Medtech can build our resilience in crises
Winston Churchill once said “never let a good crisis go to waste”, referring to the importance of taking advantage of lessons learnt from times of crisis to inform how we evolve, adapt and build resilient systems. The coronavirus outbreak has wreaked havoc in the global economy, threatening the lives of more than 100,000 people and counting, with the older population particularly vulnerable to falling seriously ill.
A lack of resilience in health systems threatens social and economic development in any country and can result in longlasting economic slumps. According to the Journal of Infectious Disease, the 2014 Ebola outbreak cost the economies of Sierra Leone, Guinea and Liberia about $53bn. The 2015 Zika virus was estimated to have cost the US more than $20bn; the severe acute respiratory syndrome outbreak cost about $40bn.
But the largest cost of these outbreaks was the human cost. Ebola reportedly took more than 11,000 lives over a threeyear period, the Zika virus resulted in newborn babies being born with microcephaly and genetic abnormalities, brain injury and malnutrition, among others. The human cost of these outbreaks is immeasurable.
As is often said, necessity is the mother of invention; new health tech players are emerging in the bid to make health care accessible for marginalised populations, to detect and monitor outbreaks, and to diagnose and treat at the lowest cost. Weak epidemiological data has catalysed large investment in the health technology space. A recent CBInsight report showed US investors allocated more than $11bn to digital health-care start-ups, a 16% increase from the previous year.
Google’s Verily Study Watch, Buoy Health and Google Trends are early-stage health surveillance and detection innovations that have started moving the sector in the right direction. The study watch is an electrocardiogram and can record heart rate, electrodermal activity and inertial movements. When fully commercialised this would enable early detection of infection and exposure to disease. Bouy Health similarly developed an artificial intelligence (AI) health assistant that provides real-time information on symptoms and triages them to the necessary care facility. Google Trends uses algorithms to study the search trends in communities to detect the propensity of a disease outbreak as early as possible.
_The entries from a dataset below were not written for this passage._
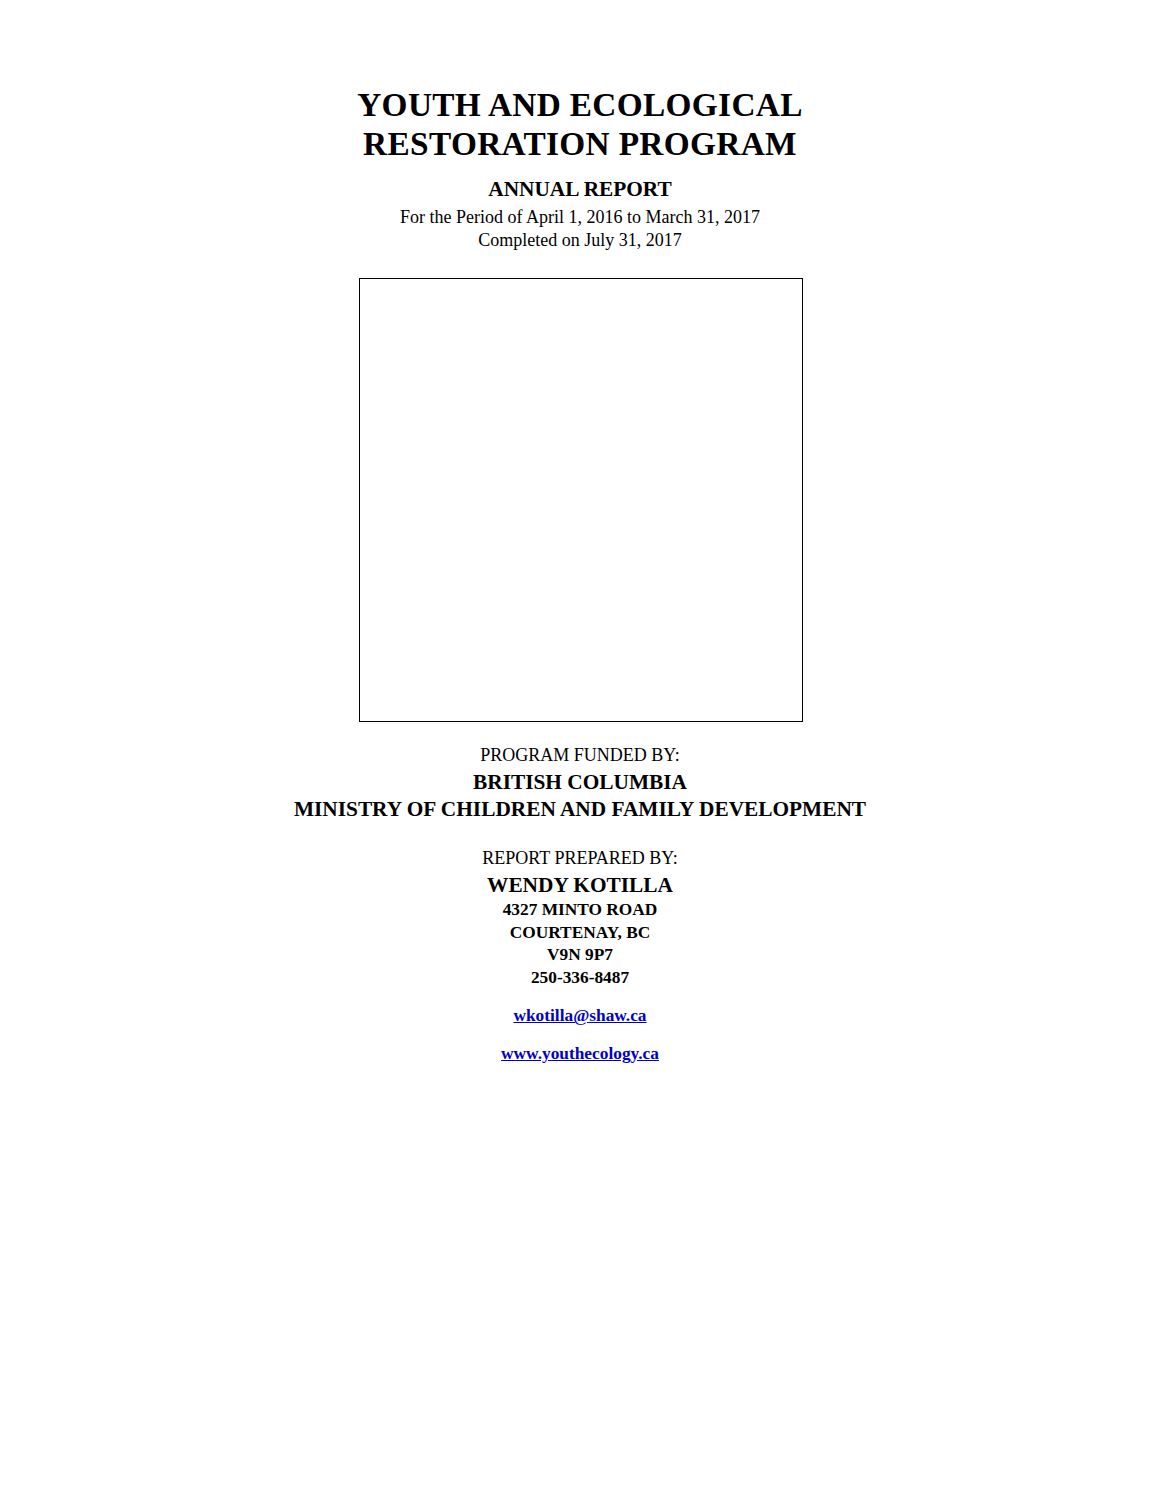YOUTH AND ECOLOGICAL RESTORATION PROGRAM
ANNUAL REPORT
For the Period of April 1, 2016 to March 31, 2017
Completed on July 31, 2017
PROGRAM FUNDED BY:
BRITISH COLUMBIA
MINISTRY OF CHILDREN AND FAMILY DEVELOPMENT
REPORT PREPARED BY:
WENDY KOTILLA
4327 MINTO ROAD
COURTENAY, BC
V9N 9P7
250-336-8487
wkotilla@shaw.ca
www.youthecology.ca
What is still missing in this part of the industry is a solution that studies environmental factors, population density, geographical variables and socioeconomic variables that would more accurately detect outbreaks as well as proactively provide insights on changes and developments that increase the risk of health outbreaks.
AIME, a US-headquartered start-up founded out of the Singularity University, has made immense strides in closing this gap. It uses AI to study more than 270 variables every 23 seconds that can increase the likelihood of a dengue fever outbreak, including weather, geographical and socioeconomic variables.
Dengue is a mosquito-borne viral infection that is mostly found in tropical and subtropical climates across the world. The World Health Organisation estimates there are 390-million dengue virus infections per year and 3.9-billion people are at risk of contracting the virus. AIME’s platform can reliably predict a dengue outbreak in up to a 400m radius three months in advance, with an accuracy rate of 88.7%.
Resilience of health systems requires that there are adequate health stocks and resource capacity to ensure the sustainability of people and the economies in which they reside. Resilient health systems are sufficiently capacitated to absorb acute external shocks and respond appropriately with as little effect on health outcomes and the economy as possible. We now have an opportunity to learn from the coronavirus what it truly means to build resilient health systems.